These days I let my mind and emotions run wild and free, but I remember a time in my life when I used to meditate constantly. I would sit on some sort of rug, and go deep. I would use ancient techniques and control my mind and body. I read books about meditation and spirituality, and they inspired me to meditate more, and be more spiritual. Not a lot of things bothered me, and I was high and mighty upon my throne of being a spiritual person.
It was pretty amazing though, because every once in a while, I would break through to those illuminated states sought after by many, yet rarely achieved. This happened to me in two short moments after much practice of meditation. The first time, I was so relaxed that I expanded outside of my body, and I felt like everything, literally every single thing was okay. It was as if I was far larger than my problems, and every single problem I ever had didn’t feel like a problem! It was one of the most peaceful feelings that I have ever felt to the point of tears running down my face. The second time I was meditating in a room of monks, and I happened to find a point of focus in my mind so finite that when I focused on it with such concentration, I broke through to another side. On the other side it felt like there were thousands of senses sensing thousands of things all at once. It felt like angels singing heavenly music and beaming golden light right at me. It was too intense, I couldn’t handle it, I quickly came right back to my body as my heart was beating like wild. I thought, “woah! I finally reached enlightenment!”, and after that experience I was faced with a terrible dilemma. I wanted to be there, and I didn’t want to be here. Besides having an interest in the expansiveness of consciousness and how cool it is, the real reason I wanted to reach enlightenment was because I wasn’t happy with where I was.
No matter how hard I meditated after that experience I couldn’t get back there. Life felt empty and pointless compared to that heavenly place. After about six years of meditation, it was no longer enjoyable, it became a chore. for some time, what I saw as life became torture. I had to find meaning, in my meaningless existence. I had to face the pain of emptiness, and however else I felt about my life. I even found that becoming a person who kept busy, and became fulfilled with passions and sports contributed to a happy life, yet were not an ultimate answer. Without those things, I was still empty, just like fleeting love.
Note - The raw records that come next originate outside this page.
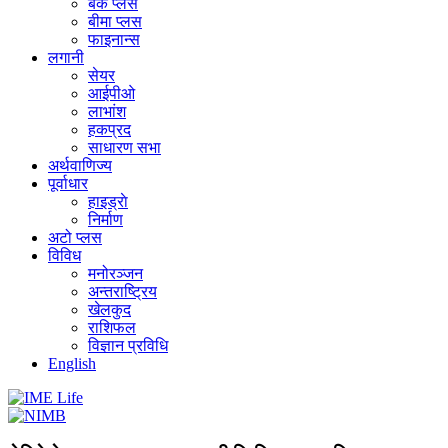
बैंक प्लस
बीमा प्लस
फाइनान्स
लगानी
सेयर
आईपीओ
लाभांश
हकप्रद
साधारण सभा
अर्थवाणिज्य
पूर्वाधार
हाइड्राे
निर्माण
अटो प्लस
विविध
मनोरञ्जन
अन्तराष्ट्रिय
खेलकुद
राशिफल
विज्ञान प्रविधि
English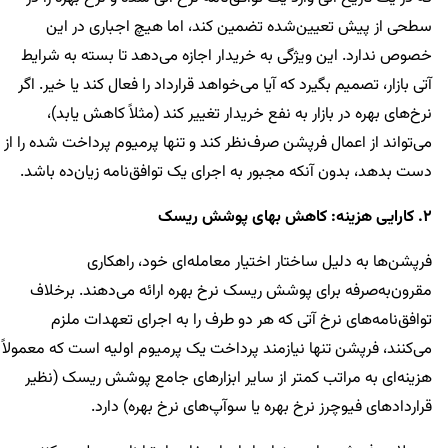
سطحی از پیش تعیین‌شده تضمین کند، اما هیچ اجباری در این
خصوص ندارد. این ویژگی به خریدار اجازه می‌دهد تا بسته به شرایط
آتی بازار، تصمیم بگیرد که آیا می‌خواهد قرارداد را فعال کند یا خیر. اگر
نرخ‌های بهره در بازار به نفع خریدار تغییر کند (مثلاً کاهش یابد)،
می‌تواند از اعمال فرپشن صرف‌نظر کند و تنها پرمیوم پرداخت شده را از
دست بدهد، بدون آنکه مجبور به اجرای یک توافق‌نامه زیان‌ده باشد.
2. کارایی هزینه: کاهش بهای پوشش ریسک
فرپشن‌ها به دلیل ساختار اختیار معامله‌ای خود، راهکاری
مقرون‌به‌صرفه برای پوشش ریسک نرخ بهره ارائه می‌دهند. برخلاف
توافق‌نامه‌های نرخ آتی که هر دو طرف را به اجرای تعهدات ملزم
می‌کنند، فرپشن تنها نیازمند پرداخت یک پرمیوم اولیه است که معمولاً
هزینه‌ای به مراتب کمتر از سایر ابزارهای جامع پوشش ریسک (نظیر
قراردادهای فیوچرز نرخ بهره یا سوآپ‌های نرخ بهره) دارد.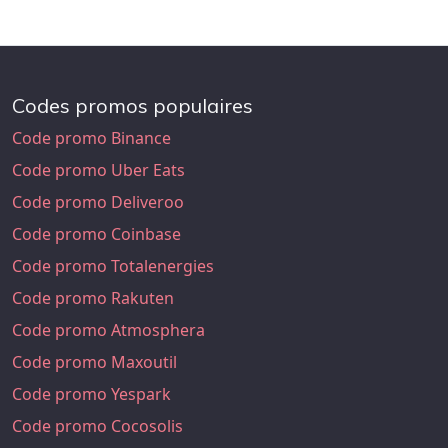
Codes promos populaires
Code promo Binance
Code promo Uber Eats
Code promo Deliveroo
Code promo Coinbase
Code promo Totalenergies
Code promo Rakuten
Code promo Atmosphera
Code promo Maxoutil
Code promo Yespark
Code promo Cocosolis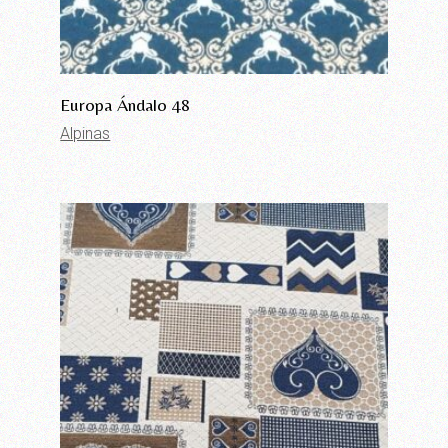
Europa Ándalo 48
Alpinas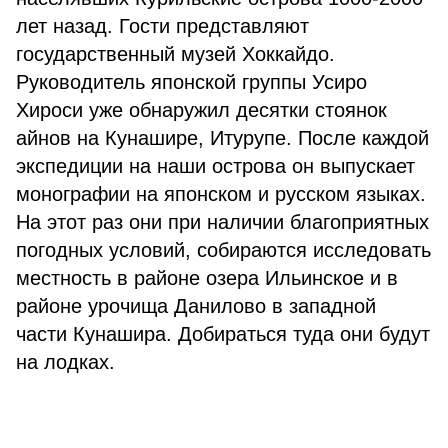
лет назад. Гости представляют
государственный музей Хоккайдо.
Руководитель японской группы Усиро
Хироси уже обнаружил десятки стоянок
айнов на Кунашире, Итурупе. После каждой
экспедиции на наши острова он выпускает
монографии на японском и русском языках.
На этот раз они при наличии благоприятных
погодных условий, собираются исследовать
местность в районе озера Ильинское и в
районе урочища Данилово в западной
части Кунашира. Добираться туда они будут
на лодках.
I found though, that when I allowed my mind and emotions to run wild, I have never felt so full. I don’t feel empty anymore. To get angry, sad, depressed, anxious, feel fearful, without trying to get rid of it, and to feel love, excitement, creativity, and peace naturally without forcing them or pretending to create them with the bullshit façade of positive thinking, that is when I started to feel full. That is when I felt meaning that doesn’t fade, and a more honest and integrated type of enlightenment that has no end.